Every line of the data below should be retyped exactly.

[Stored data]
****

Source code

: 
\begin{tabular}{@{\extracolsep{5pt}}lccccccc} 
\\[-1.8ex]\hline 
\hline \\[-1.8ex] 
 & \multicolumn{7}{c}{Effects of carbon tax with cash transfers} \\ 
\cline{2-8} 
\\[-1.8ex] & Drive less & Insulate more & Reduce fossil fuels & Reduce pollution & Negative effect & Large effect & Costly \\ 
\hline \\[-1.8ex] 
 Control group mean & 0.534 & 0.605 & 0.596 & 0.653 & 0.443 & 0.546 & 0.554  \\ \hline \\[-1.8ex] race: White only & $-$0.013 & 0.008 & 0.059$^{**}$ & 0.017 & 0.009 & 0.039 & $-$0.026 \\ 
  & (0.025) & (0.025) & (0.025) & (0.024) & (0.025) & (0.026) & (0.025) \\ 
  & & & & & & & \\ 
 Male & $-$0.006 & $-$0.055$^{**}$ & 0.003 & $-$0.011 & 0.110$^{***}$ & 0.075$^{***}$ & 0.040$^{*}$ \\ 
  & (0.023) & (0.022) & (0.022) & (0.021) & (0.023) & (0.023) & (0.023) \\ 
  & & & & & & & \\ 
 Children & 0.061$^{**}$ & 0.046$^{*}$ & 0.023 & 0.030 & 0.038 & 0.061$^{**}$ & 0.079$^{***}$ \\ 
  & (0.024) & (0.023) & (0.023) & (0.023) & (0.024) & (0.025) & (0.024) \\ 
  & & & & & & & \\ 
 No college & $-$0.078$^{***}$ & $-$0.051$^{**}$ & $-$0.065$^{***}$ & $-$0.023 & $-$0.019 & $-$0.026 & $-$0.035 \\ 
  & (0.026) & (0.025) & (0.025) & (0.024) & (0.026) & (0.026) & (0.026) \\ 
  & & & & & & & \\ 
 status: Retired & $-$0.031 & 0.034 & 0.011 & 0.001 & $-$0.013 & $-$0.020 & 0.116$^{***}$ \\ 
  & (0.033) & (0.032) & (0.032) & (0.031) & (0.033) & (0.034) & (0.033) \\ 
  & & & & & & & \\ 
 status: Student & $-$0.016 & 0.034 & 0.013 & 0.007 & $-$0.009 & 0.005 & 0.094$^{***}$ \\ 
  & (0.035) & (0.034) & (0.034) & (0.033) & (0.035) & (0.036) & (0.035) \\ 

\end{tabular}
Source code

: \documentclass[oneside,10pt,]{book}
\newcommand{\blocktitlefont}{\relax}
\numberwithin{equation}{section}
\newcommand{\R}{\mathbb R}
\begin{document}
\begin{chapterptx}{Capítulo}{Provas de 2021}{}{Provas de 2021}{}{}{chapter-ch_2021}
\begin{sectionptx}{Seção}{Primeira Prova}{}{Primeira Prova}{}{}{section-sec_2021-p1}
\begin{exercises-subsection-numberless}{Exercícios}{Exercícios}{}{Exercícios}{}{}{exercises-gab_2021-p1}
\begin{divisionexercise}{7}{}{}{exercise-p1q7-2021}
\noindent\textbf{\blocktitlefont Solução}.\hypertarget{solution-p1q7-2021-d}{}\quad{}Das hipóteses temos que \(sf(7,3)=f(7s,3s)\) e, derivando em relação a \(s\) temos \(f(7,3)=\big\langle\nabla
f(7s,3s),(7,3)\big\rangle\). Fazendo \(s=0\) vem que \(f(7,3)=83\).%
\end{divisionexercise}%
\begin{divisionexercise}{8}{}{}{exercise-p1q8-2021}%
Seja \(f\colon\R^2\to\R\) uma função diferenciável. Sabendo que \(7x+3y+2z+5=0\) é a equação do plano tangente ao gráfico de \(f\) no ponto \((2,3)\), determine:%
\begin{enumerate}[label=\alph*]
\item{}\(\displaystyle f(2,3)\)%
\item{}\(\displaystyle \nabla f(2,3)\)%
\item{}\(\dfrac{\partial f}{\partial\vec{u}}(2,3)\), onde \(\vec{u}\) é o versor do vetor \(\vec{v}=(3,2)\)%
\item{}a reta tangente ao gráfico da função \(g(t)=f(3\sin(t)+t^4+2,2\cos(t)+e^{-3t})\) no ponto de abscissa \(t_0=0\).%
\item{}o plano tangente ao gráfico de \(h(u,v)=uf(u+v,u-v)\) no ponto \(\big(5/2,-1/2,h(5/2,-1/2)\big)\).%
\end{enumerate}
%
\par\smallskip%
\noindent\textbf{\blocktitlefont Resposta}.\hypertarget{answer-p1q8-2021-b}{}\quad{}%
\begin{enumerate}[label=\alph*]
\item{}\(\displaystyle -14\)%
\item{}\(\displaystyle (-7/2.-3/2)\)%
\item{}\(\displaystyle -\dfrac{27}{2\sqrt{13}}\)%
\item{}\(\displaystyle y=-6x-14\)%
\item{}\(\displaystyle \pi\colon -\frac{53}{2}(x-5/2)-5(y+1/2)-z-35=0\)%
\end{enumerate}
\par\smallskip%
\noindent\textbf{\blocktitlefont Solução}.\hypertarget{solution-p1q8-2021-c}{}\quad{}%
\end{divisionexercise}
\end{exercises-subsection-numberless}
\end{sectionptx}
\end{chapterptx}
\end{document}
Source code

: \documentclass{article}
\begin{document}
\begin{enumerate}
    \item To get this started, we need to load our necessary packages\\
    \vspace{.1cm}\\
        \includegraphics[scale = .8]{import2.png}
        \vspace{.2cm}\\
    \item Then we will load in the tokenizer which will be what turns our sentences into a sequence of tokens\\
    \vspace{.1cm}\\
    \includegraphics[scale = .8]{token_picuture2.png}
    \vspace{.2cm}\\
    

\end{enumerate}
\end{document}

****

> [Written reply]
Source code

: 
\begin{tabular}{@{\extracolsep{5pt}}lccccccc} 
\\[-1.8ex]\hline 
\hline \\[-1.8ex] 
 & \multicolumn{7}{c}{Effects of carbon tax with cash transfers} \\ 
\cline{2-8} 
\\[-1.8ex] & Drive less & Insulate more & Reduce fossil fuels & Reduce pollution & Negative effect & Large effect & Costly \\ 
\hline \\[-1.8ex] 
 Control group mean & 0.534 & 0.605 & 0.596 & 0.653 & 0.443 & 0.546 & 0.554  \\ \hline \\[-1.8ex] race: White only & $-$0.013 & 0.008 & 0.059$^{**}$ & 0.017 & 0.009 & 0.039 & $-$0.026 \\ 
  & (0.025) & (0.025) & (0.025) & (0.024) & (0.025) & (0.026) & (0.025) \\ 
  & & & & & & & \\ 
 Male & $-$0.006 & $-$0.055$^{**}$ & 0.003 & $-$0.011 & 0.110$^{***}$ & 0.075$^{***}$ & 0.040$^{*}$ \\ 
  & (0.023) & (0.022) & (0.022) & (0.021) & (0.023) & (0.023) & (0.023) \\ 
  & & & & & & & \\ 
 Children & 0.061$^{**}$ & 0.046$^{*}$ & 0.023 & 0.030 & 0.038 & 0.061$^{**}$ & 0.079$^{***}$ \\ 
  & (0.024) & (0.023) & (0.023) & (0.023) & (0.024) & (0.025) & (0.024) \\ 
  & & & & & & & \\ 
 No college & $-$0.078$^{***}$ & $-$0.051$^{**}$ & $-$0.065$^{***}$ & $-$0.023 & $-$0.019 & $-$0.026 & $-$0.035 \\ 
  & (0.026) & (0.025) & (0.025) & (0.024) & (0.026) & (0.026) & (0.026) \\ 
  & & & & & & & \\ 
 status: Retired & $-$0.031 & 0.034 & 0.011 & 0.001 & $-$0.013 & $-$0.020 & 0.116$^{***}$ \\ 
  & (0.033) & (0.032) & (0.032) & (0.031) & (0.033) & (0.034) & (0.033) \\ 
  & & & & & & & \\ 
 status: Student & $-$0.016 & 0.034 & 0.013 & 0.007 & $-$0.009 & 0.005 & 0.094$^{***}$ \\ 
  & (0.035) & (0.034) & (0.034) & (0.033) & (0.035) & (0.036) & (0.035) \\ 

\end{tabular}
Source code

: \documentclass[oneside,10pt,]{book}
\newcommand{\blocktitlefont}{\relax}
\numberwithin{equation}{section}
\newcommand{\R}{\mathbb R}
\begin{document}
\begin{chapterptx}{Capítulo}{Provas de 2021}{}{Provas de 2021}{}{}{chapter-ch_2021}
\begin{sectionptx}{Seção}{Primeira Prova}{}{Primeira Prova}{}{}{section-sec_2021-p1}
\begin{exercises-subsection-numberless}{Exercícios}{Exercícios}{}{Exercícios}{}{}{exercises-gab_2021-p1}
\begin{divisionexercise}{7}{}{}{exercise-p1q7-2021}
\noindent\textbf{\blocktitlefont Solução}.\hypertarget{solution-p1q7-2021-d}{}\quad{}Das hipóteses temos que \(sf(7,3)=f(7s,3s)\) e, derivando em relação a \(s\) temos \(f(7,3)=\big\langle\nabla
f(7s,3s),(7,3)\big\rangle\). Fazendo \(s=0\) vem que \(f(7,3)=83\).%
\end{divisionexercise}%
\begin{divisionexercise}{8}{}{}{exercise-p1q8-2021}%
Seja \(f\colon\R^2\to\R\) uma função diferenciável. Sabendo que \(7x+3y+2z+5=0\) é a equação do plano tangente ao gráfico de \(f\) no ponto \((2,3)\), determine:%
\begin{enumerate}[label=\alph*]
\item{}\(\displaystyle f(2,3)\)%
\item{}\(\displaystyle \nabla f(2,3)\)%
\item{}\(\dfrac{\partial f}{\partial\vec{u}}(2,3)\), onde \(\vec{u}\) é o versor do vetor \(\vec{v}=(3,2)\)%
\item{}a reta tangente ao gráfico da função \(g(t)=f(3\sin(t)+t^4+2,2\cos(t)+e^{-3t})\) no ponto de abscissa \(t_0=0\).%
\item{}o plano tangente ao gráfico de \(h(u,v)=uf(u+v,u-v)\) no ponto \(\big(5/2,-1/2,h(5/2,-1/2)\big)\).%
\end{enumerate}
%
\par\smallskip%
\noindent\textbf{\blocktitlefont Resposta}.\hypertarget{answer-p1q8-2021-b}{}\quad{}%
\begin{enumerate}[label=\alph*]
\item{}\(\displaystyle -14\)%
\item{}\(\displaystyle (-7/2.-3/2)\)%
\item{}\(\displaystyle -\dfrac{27}{2\sqrt{13}}\)%
\item{}\(\displaystyle y=-6x-14\)%
\item{}\(\displaystyle \pi\colon -\frac{53}{2}(x-5/2)-5(y+1/2)-z-35=0\)%
\end{enumerate}
\par\smallskip%
\noindent\textbf{\blocktitlefont Solução}.\hypertarget{solution-p1q8-2021-c}{}\quad{}%
\end{divisionexercise}
\end{exercises-subsection-numberless}
\end{sectionptx}
\end{chapterptx}
\end{document}
Source code

: \documentclass{article}
\begin{document}
\begin{enumerate}
    \item To get this started, we need to load our necessary packages\\
    \vspace{.1cm}\\
        \includegraphics[scale = .8]{import2.png}
        \vspace{.2cm}\\
    \item Then we will load in the tokenizer which will be what turns our sentences into a sequence of tokens\\
    \vspace{.1cm}\\
    \includegraphics[scale = .8]{token_picuture2.png}
    \vspace{.2cm}\\
    

\end{enumerate}
\end{document}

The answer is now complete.